# Fitting posterior on params of Multivariate normal given partially-missing data

I am trying to recover the parameters of a 5-dimensional `MultivariateNormal` distribution. The catch is that instead of being given samples drawn from that distribution, I am given samples where some of the components of each vector are “masked off”.

I.e. I can generate example data like this:

``````N_dim = 5
N_samples = 1_000
off_diag_corr = 0.25
p_observe = 0.5

mu = np.linspace(2.5, 4.5, N_dim)

corr = np.ones((N_dim, N_dim)) * off_diag_corr
corr[np.diag_indices(N_dim, 2)] = 1.0
vols = np.linspace(0.5, 1.5, N_dim)
covar = np.diag(vols).dot(corr).dot(np.diag(vols))

samples = np.random.multivariate_normal(mu, cov=covar, size=N_samples)
inclusions = np.random.binomial(1, p=p_observe, size=(N_samples, N_dim))

# put in some gibberish where we do *not* have inclusions in our data set
samples = np.where(inclusions, samples, 1e6)
``````

Basically I’m saying I get these `samples`, but I’m going to force myself to only “see” the portion of those samples where the corresponding `inclusions` flags are 1.

My instinct was to do something like this:

``````def model(samples, inclusions):
with numpyro.plate('dim', samples.shape[1]):
mu = numpyro.sample('mu', dist.Normal(0, 15))
s = numpyro.sample('s', dist.HalfNormal(5))

correl_chol = numpyro.sample('correl_chol', dist.LJKCholesky(samples.shape[1], concentration=1.0))

with numpyro.plate('observations', samples.shape[0]):
samples_imputed = numpyro.sample('samples_imputed, dist.MultivariateNormal(mu, scale_tril=s[..., None] * correl_chol))
samples_merged = numpyro.deterministic('samples_merged', jnp.where(inclusions, samples, samples_imputed)
numpyro.sample('samples', numpyro.MultivariateNormal(mu, scale_tril=s[..., None] * correl_chol), obs=samples)
``````

This compiles, but runs horribly slowly even at the modest scale above.
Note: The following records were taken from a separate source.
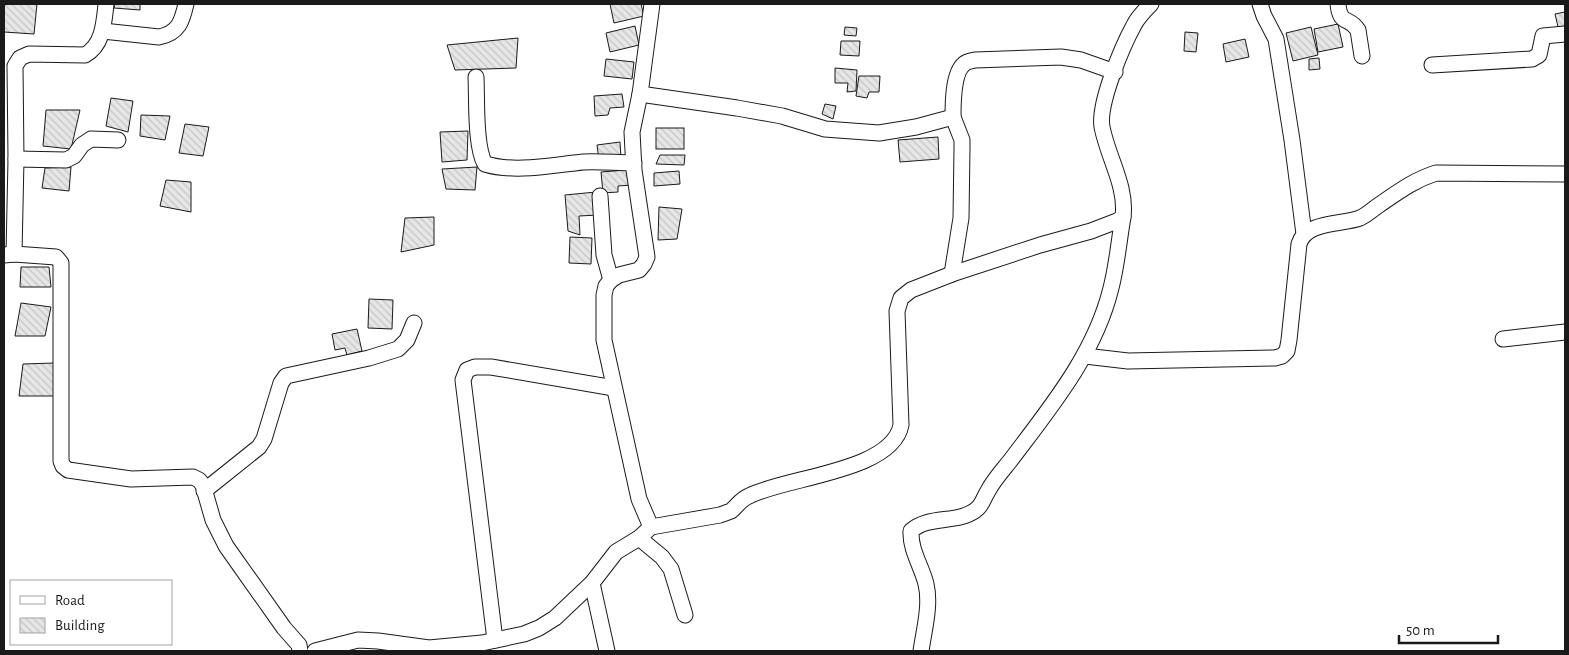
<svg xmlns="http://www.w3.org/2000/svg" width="1569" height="655" viewBox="0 0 1569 655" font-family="'Alegreya Sans',sans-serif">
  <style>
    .building { fill: url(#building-back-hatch); stroke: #1a1a1a }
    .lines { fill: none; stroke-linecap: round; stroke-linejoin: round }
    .minor-casing { stroke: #1a1a1a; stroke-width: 17 }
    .minor { stroke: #fff; stroke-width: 15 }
  </style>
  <defs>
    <pattern id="building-back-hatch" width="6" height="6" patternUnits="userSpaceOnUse" patternTransform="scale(1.25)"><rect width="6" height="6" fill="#e6e6e6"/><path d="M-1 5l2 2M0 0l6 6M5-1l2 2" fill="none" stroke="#c5c5c5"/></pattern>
  </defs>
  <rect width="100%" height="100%" fill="#fff"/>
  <g class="building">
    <path d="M4,4H37L34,34L4,32Z"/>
    <path d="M115,4H140V10L114,8Z"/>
    <path d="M610,4H641L644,16L614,23Z"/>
    <path d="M1565,12V30L1559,31L1555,14Z"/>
    <path d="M1338,24L1343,47L1318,52L1314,29Z"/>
    <path d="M635,26L639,45L610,52L606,33Z"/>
    <path d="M845,27L857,28L856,36L844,35Z"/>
    <path d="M1311,27L1318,55L1293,61L1286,33Z"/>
    <path d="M1185,32L1198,33L1196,52L1184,51Z"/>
    <path d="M518,38L516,68L455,70L447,45Z"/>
    <path d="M1245,39L1249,57L1226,62L1223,44Z"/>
    <path d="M841,41H860L859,56L840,55Z"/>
    <path d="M1319,58L1320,69L1309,70V59Z"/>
    <path d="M606,59L634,62L632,79L604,76Z"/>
    <path d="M835,68L857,70L856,91L847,92L848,83H835Z"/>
    <path d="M859,76H880L879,92H869L867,98L856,96Z"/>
    <path d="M622,94L624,107L610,108L608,115L595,116L594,96Z"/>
    <path d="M111,98L133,101L128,132L106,126Z"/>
    <path d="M825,104L836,106L833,119L822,114Z"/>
    <path d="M46,110H80L71,149L43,146Z"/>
    <path d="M141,115L170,116L165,140L140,136Z"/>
    <path d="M185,124L209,127L203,156L179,153Z"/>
    <rect x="656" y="128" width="28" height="21"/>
    <path d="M468,131L467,160L442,162L440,132Z"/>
    <path d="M938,137L939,159L900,162L898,140Z"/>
    <path d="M620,142L621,158L599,160L597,145Z"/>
    <path d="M660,155H685L684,165L656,164Z"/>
    <path d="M71,167L69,191L42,188L45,168Z"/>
    <path d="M477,167L475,190L446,189L442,169Z"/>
    <path d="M626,170L632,185L618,186V192L603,193L601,172Z"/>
    <path d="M679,171L680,184L654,186V173Z"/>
    <path d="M166,180L191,182V212L160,206Z"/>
    <path d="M596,192L598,215L579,216L580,235L568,231L565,195Z"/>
    <path d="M659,207L682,209L677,239L658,240Z"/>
    <path d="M434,217V245L401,252L405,218Z"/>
    <path d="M570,237L592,238L591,264L569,263Z"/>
    <path d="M21,267H49L51,287H20Z"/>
    <path d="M369,299L393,300L392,329L368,328Z"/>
    <path d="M21,303L51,307L45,336H15Z"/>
    <path d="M357,329L362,351L347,355L345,348L335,350L332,334Z"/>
    <path d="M55,363V396H19L23,364Z"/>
  </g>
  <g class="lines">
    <g class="minor-casing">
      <g id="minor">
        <path d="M1260,4L1264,16L1276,39L1292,140L1304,234"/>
        <path d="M1338,4C1340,26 1349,16 1358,30L1362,56"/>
        <path d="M103,31L159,37C179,33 182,21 186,4"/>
        <path d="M1432,65L1532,59L1539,55L1543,36L1565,34"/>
        <path d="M476,77C477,99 475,147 485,164C515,173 552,165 583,162C599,161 617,163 634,163"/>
        <path d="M640,94L737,108L782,116L825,129L879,133L916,127L953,117C953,104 953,73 964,64C967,61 971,61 975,60L1061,57L1081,60L1115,72"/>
        <path d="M16,159L66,160L74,156L82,145L91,139L118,140"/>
        <path d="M600,196L604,255L611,280"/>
        <path d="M14,254L16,159L15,66L20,58L29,54L85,55C103,45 104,23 106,4"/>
        <path d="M4,255L14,254L56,257L61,263V461L63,466L68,470L131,479L193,477L199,480L203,485L213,520L226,546L284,628L299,645L300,651"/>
        <path d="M952,274L961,218L962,148V140L953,117"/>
        <path d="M1503,339L1565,332"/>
        <path d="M1085,356L1128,361L1275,358L1282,356L1287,351L1289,340L1299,244C1306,221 1341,225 1360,218C1367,215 1373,209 1379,205C1398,192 1414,180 1436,173L1565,174"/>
        <path d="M204,491L259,447L264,439L281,383L286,376L369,358L398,349L407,340L414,323"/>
        <path d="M651,527L720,515C723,514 728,512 731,511C737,506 741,499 749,496C785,477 892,472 901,425L897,311L901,298L911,290L952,274L1040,245L1091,231L1117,221L1123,217C1127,186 1108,158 1102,127C1098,104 1122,47 1134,25C1138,17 1145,10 1151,4"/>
        <path d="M639,538L662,557L671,569L685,615"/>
        <path d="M592,583L607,651"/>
        <path d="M495,640L463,380L467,370L475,367H491L614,388"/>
        <path d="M315,651L358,640L378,641L429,648L482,643L524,634L539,628L555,618L592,583L616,552L639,538L651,527L639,499L604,340V295L606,286L611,280L619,275L639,270L644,264L647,257L634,170L632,132L640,94L652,4"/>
        <path d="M921,651C924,630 931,605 926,584C922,567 910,550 911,531C929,514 960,525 978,508C983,503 984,497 988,491C993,481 1002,471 1010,461C1050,408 1095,354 1111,288C1117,265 1119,240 1123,217"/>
      </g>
    </g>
    <use href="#minor" class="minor"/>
  </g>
  <rect width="1569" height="655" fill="none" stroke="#1a1a1a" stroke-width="10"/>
  <rect x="10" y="580" width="162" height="65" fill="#ffffff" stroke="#a3a3a3"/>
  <rect x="20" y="596" width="25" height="8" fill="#ffffff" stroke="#a3a3a3"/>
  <text x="55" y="605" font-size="15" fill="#1a1a1a">Road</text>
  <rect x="20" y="618" width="25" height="15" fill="url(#building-back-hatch)" stroke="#a3a3a3"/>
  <text x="55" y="630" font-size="15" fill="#1a1a1a">Building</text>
  <path d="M1399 635v8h99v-8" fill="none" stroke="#1a1a1a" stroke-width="2.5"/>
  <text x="1406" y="635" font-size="15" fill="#1a1a1a" stroke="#ffffff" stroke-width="4" paint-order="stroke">50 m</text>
</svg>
I’m a bit lost. Is this a reasonable approach conceptually? Is it reasonable computationally?

For inference, you might want to skip this `sample` statement.

I’m not sure I follow. Without that line, where will I get something to “fill in” for the missing values in the subsequent line?

You can remove that line too. Alternatively, you can do

``````def model(samples, inclusions=None):
...
with numpyro.plate('observations', samples.shape[0]):
if inclusions is not None:
samples_imputed = numpyro.sample('samples_imputed, dist.MultivariateNormal(mu, scale_tril=s[..., None] * correl_chol))
samples_merged = numpyro.deterministic('samples_merged', jnp.where(inclusions, samples, samples_imputed)
...
``````

and run MCMC/SVI with `inclusions=None`. After getting the posterior samples, you can run `Predictive` with some `inclusions`.